Long after she had left me I remained sitting beneath the pepper tree, sunk in despair. By questioning Maria, I’d hoped that she’d be able to tell me something to clear Stafford of all suspicion. But instead, she had done just the opposite. With every single word she had given further confirmation of what I’d dreaded. Stafford had been responsible for his wife’s death by drowning, and somehow Pedro knew of it—perhaps he had even been Stafford’s agent in carrying out the terrible deed. Pedro, subsequently, had extorted money from Stafford as the price of his silence, until Stafford finally decided to rid himself of the blackmailer. And to rid himself of me, too, because of whatever I might have overheard of their conversation in the pagoda.

And so the accident at Miramar had been planned with care and calculation. Stafford Darville was a ruthless, devious man who would stop at nothing. I closed my eyes, remembering how I had loved him, remembering how I had been swept away in a dream of delight when he held me in his arms and kissed me.
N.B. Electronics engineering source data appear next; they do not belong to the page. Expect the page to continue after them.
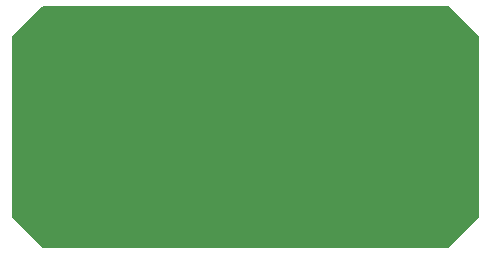
<source format=gbr>
G04 #@! TF.GenerationSoftware,KiCad,Pcbnew,(5.0.0-3-g5ebb6b6)*
G04 #@! TF.CreationDate,2018-09-04T20:51:10+02:00*
G04 #@! TF.ProjectId,Brushless_RPM_sensor,42727573686C6573735F52504D5F7365,rev?*
G04 #@! TF.SameCoordinates,PX7445a00PY5faea10*
G04 #@! TF.FileFunction,Profile,NP*
%FSLAX46Y46*%
G04 Gerber Fmt 4.6, Leading zero omitted, Abs format (unit mm)*
G04 Created by KiCad (PCBNEW (5.0.0-3-g5ebb6b6)) date 2018 September 04, Tuesday 20:51:10*
%MOMM*%
%LPD*%
G01*
G04 APERTURE LIST*
%ADD10C,0.150000*%
%ADD11C,0.254000*%
G04 APERTURE END LIST*
D10*
X2540000Y0D02*
X0Y2540000D01*
X36830000Y0D02*
X2540000Y0D01*
X39370000Y2540000D02*
X36830000Y0D01*
X39370000Y17780000D02*
X39370000Y2540000D01*
X36830000Y20320000D02*
X39370000Y17780000D01*
X2540000Y20320000D02*
X36830000Y20320000D01*
X0Y17780000D02*
X2540000Y20320000D01*
X0Y2540000D02*
X0Y17780000D01*
D11*
G36*
X39243000Y17727394D02*
X39243000Y2592606D01*
X36777394Y127000D01*
X2592606Y127000D01*
X127000Y2592606D01*
X127000Y17727394D01*
X2592606Y20193000D01*
X36777394Y20193000D01*
X39243000Y17727394D01*
X39243000Y17727394D01*
G37*
X39243000Y17727394D02*
X39243000Y2592606D01*
X36777394Y127000D01*
X2592606Y127000D01*
X127000Y2592606D01*
X127000Y17727394D01*
X2592606Y20193000D01*
X36777394Y20193000D01*
X39243000Y17727394D01*
M02*

</source>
Even now, if Stafford were to kiss me again....

I had despised Vicencia. I had been sickened by her story of a sordid, selfish love. Yet such was Stafford Darville’s power over women that perhaps I’d been too quick to condemn Vicencia. She loved him with passionate abandon, heedless of the harm it did to others. But if she knew the sort of man he really was, the extreme lengths to which he would go to remove obstacles that stood in his way....

Vicencia must be told, I decided. She had been my friend—as far as her possessive love for Stafford permitted her to be any woman’s friend. She must be warned about him.

I rose to my feet, but at once I felt overcome with faintness and swayed alarmingly. Near me, two small urchins were playing with pebbles in the dust. I opened my purse and held out a vintem, asking them to go and fetch me a carriage from the square. Their eyes stretched wide at the sight of a whole penny, and they ran off delightedly. Within a few minutes I was seated, in a rather dilapidated coupe, jogging along the tree-shaded lane on my way back to Castanheiros.